Q. Immunity against H. influenzae is predominantly of IgG class and virtually every one above 5 years of age is immune. Then why this immunity in mother doesn't protect infants like that of measles where transplacental transfer of IgG antibodies protect infants against measles upto 6-9 months of age?

Due to transfer of maternal IgG anti-bodies, measles vaccination is advised at 9 months of age or later but Hib vaccination is recommended from 2 months of age onwards. Does it mean that IgG antibodies against H. influenzae serotype b doesn't cross placenta or it is short lived unlike measles? What accounts for such difference seen in transplacental transfer of IgG anti-bodies against measles and Hib?
 

Ravi Goyal,
581-A, Talwandi,
Kota 324 005,
Rajasthan,
India.
 

Dr. Goyal has raised a very interesting and important question regarding immunity to Haemophilus influenzae in general and to H. influenzae type b (Hib) in particular.

Protection against several virus diseases such as measles and poliomyelitis correlates very well with the presence of virus neutralising antibody which can be detected and measured relatively easily. The neutralising antibody is usually targeted at a limited number (sometimes just one) of surface protein epitopes of the virus. The Ig G class antibody transferred transplacentally from the mother is highly protective against measles as long as it remains in the infant's body fluids even in trace amounts. Therefore, such protection may last for a few months in most infants, for 6 months in some and upto 9-11 months in a few, depending upon how much antibody was obtained.

The antigenic epitopes on bacteria are more numerous and more complex. Protection against bacterial diseases do not correlate well with antibodies specific to individual epitopes, except in a few cases such as the capsular polysaccharides of H. influenzae b, the pneumococcus, the meningococcus and Salmonella typhi. Often, protection due to immunity is less robust than in the case of virus diseases, as illustrated by typhoid fever and pertussis that may occur in spite of immune response to their vaccines or even to infection itself. Laboratory methods for the detection and quantitation of antibodies to such specified antigens are difficult and only specialized centers usually perform these tests.

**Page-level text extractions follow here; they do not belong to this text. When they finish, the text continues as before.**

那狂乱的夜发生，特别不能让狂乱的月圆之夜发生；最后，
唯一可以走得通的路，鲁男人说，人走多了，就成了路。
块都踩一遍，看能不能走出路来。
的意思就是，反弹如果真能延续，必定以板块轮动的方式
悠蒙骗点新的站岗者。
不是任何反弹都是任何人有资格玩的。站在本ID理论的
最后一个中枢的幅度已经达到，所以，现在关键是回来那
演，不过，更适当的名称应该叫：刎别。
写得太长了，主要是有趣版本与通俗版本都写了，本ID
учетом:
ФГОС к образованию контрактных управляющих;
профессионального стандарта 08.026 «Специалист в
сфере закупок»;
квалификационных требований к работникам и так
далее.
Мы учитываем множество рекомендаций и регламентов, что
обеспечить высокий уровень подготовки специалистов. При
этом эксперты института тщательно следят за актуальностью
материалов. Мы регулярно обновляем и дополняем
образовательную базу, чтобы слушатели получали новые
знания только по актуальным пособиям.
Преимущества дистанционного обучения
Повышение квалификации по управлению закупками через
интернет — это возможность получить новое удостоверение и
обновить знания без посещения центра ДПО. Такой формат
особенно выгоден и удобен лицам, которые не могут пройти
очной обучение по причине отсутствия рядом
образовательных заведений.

There are capsulated and non-capsulated H. influenzae; the capsulated ones are typed (types a to f) and the others are non-typable. Most non invasive disease such as otitis media, sinusitis, bronchitis and conjunctivitis are caused by the non-typable ones. Invasive diseases such as meningitis, bacteremic disease leading to arthritis, empyema, etc. are caused by type b H. influenzae in the majority of instances. Pneumonia may be caused by type b, other types or untypable organisms.

It is the invasive disease that is predominantly in infancy and early childhood; meningitis, cellulitis, arthritis, etc. due to Hib is very rare beyond 3 to 5 years. On the other hand, otitis media, sinusitis, bronchitis or pneumonia either due to non-typable organisms, or even capsulated organisms in the case of pneumonia, may occur even later, right upto adult age and old age.

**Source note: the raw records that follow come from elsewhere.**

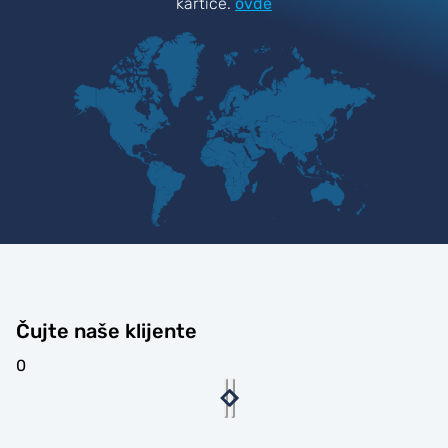
kartice.
ovde
Čujte naše klijente
0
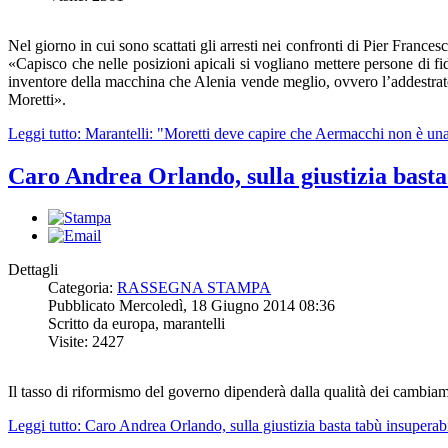
Nel giorno in cui sono scattati gli arresti nei confronti di Pier Franc
«Capisco che nelle posizioni apicali si vogliano mettere persone di fi
inventore della macchina che Alenia vende meglio, ovvero l’addestra
Moretti».
Leggi tutto: Marantelli: "Moretti deve capire che Aermacchi non è un
Caro Andrea Orlando, sulla giustizia basta
Dettagli
Categoria:
RASSEGNA STAMPA
Pubblicato Mercoledì, 18 Giugno 2014 08:36
Scritto da europa, marantelli
Visite: 2427
Il tasso di riformismo del governo dipenderà dalla qualità dei cambiam
Leggi tutto: Caro Andrea Orlando, sulla giustizia basta tabù insuperabi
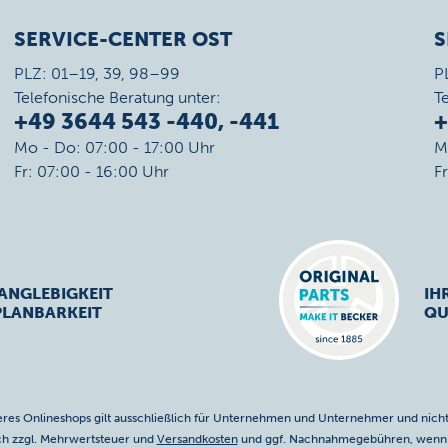
SERVICE-CENTER OST
S
PLZ: 01–19, 39, 98–99
P
Telefonische Beratung unter:
T
+49 3644 543 -440, -441
+
Mo - Do: 07:00 - 17:00 Uhr
M
Fr: 07:00 - 16:00 Uhr
F
ANGLEBIGKEIT
IH
PLANBARKEIT
QU
res Onlineshops gilt ausschließlich für Unternehmen und Unternehmer und nicht
ich zzgl. Mehrwertsteuer und
Versandkosten
und ggf. Nachnahmegebühren, wenn n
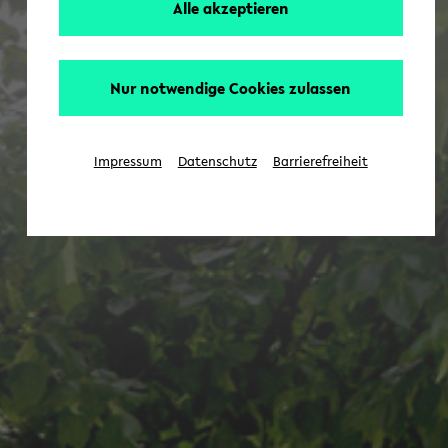
Alle akzeptieren
Nur notwendige Cookies zulassen
Impressum
Datenschutz
Barrierefreiheit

The best available correlate to protection against invasive Hib disease is the presence of antibody to the poly ribitol phosphate (PRP) which constitutes the capsular polysaccharide. Serum levels of PRP antibody sufficient for protection are usually found in the sera of infants upto 2 months of age. Obviously it is derived transplacentally from the mother, hence it would be IgG class. Since protection (and protective levels of antibody) last only 2-3 months after birth, obviously very low levels are passively transferred, indicating very low IgG anti PRP antibodies in adults.

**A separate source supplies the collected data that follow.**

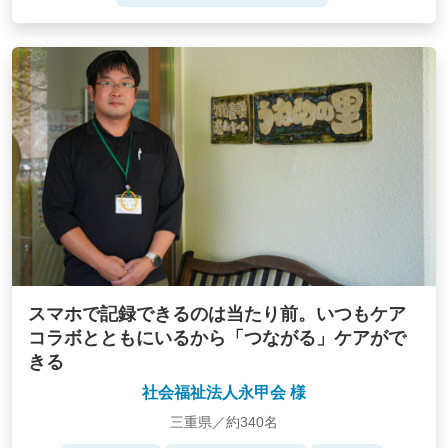
スマホで記録できるのは当たり前。いつもケア
コラボとともにいるから「つながる」ケアがで
きる
社会福祉法人永甲会 様
三重県／約340名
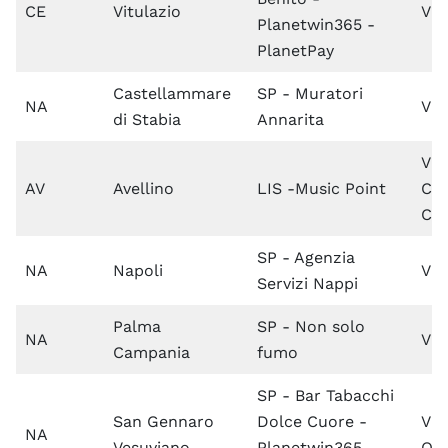
CE
Vitulazio
Via
Planetwin365 -
PlanetPay
Castellammare
SP - Muratori
NA
Via
di Stabia
Annarita
Via
AV
Avellino
LIS -Music Point
Cri
Co
SP - Agenzia
NA
Napoli
Via
Servizi Nappi
Palma
SP - Non solo
NA
Via
Campania
fumo
SP - Bar Tabacchi
San Gennaro
Dolce Cuore -
Via
NA
Vesuviano
Planetwin365 -
Ott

Polysaccharide antigens such as PRP are "T cell independent"; the infant's ability to respond to such antigens mature gradually, and is reasonably good by 18 months to 2 years of age. Even in infants colonized by Hib, PRP antibody is not detected, or is lower than the protective level. Only after 2-3 years do they produce PRP antibody, which explains the susceptibility of infants to invasive Hib disease. The anti- body produced is predominantly of the IgM class.

In summary, the answer to Dr. Goyal's question is that the naturally acquired anti- body against the capsular antigen of Hib is usually of low levels and predominently of IgM class, and the IgG-specific antibody levels are quite low. Therefore, only very low levels are transferred transplacentally; hence passive protection is short lived for one to three months only. The protein-conjugated Hib vaccines are better immunogens than PRP itself and they can be started from 6 weeks or 2 months of age. Being a non-replicating antigen, it is not so readily inhibited as the live mealses virus in the vaccine is inhibited by even traces of maternal antibody. Moreover, Hib vaccines are given as 3 doses during the first 6 months of infancy and any minor inhibitory effect to the first dose will be compensated by the subsequent doses.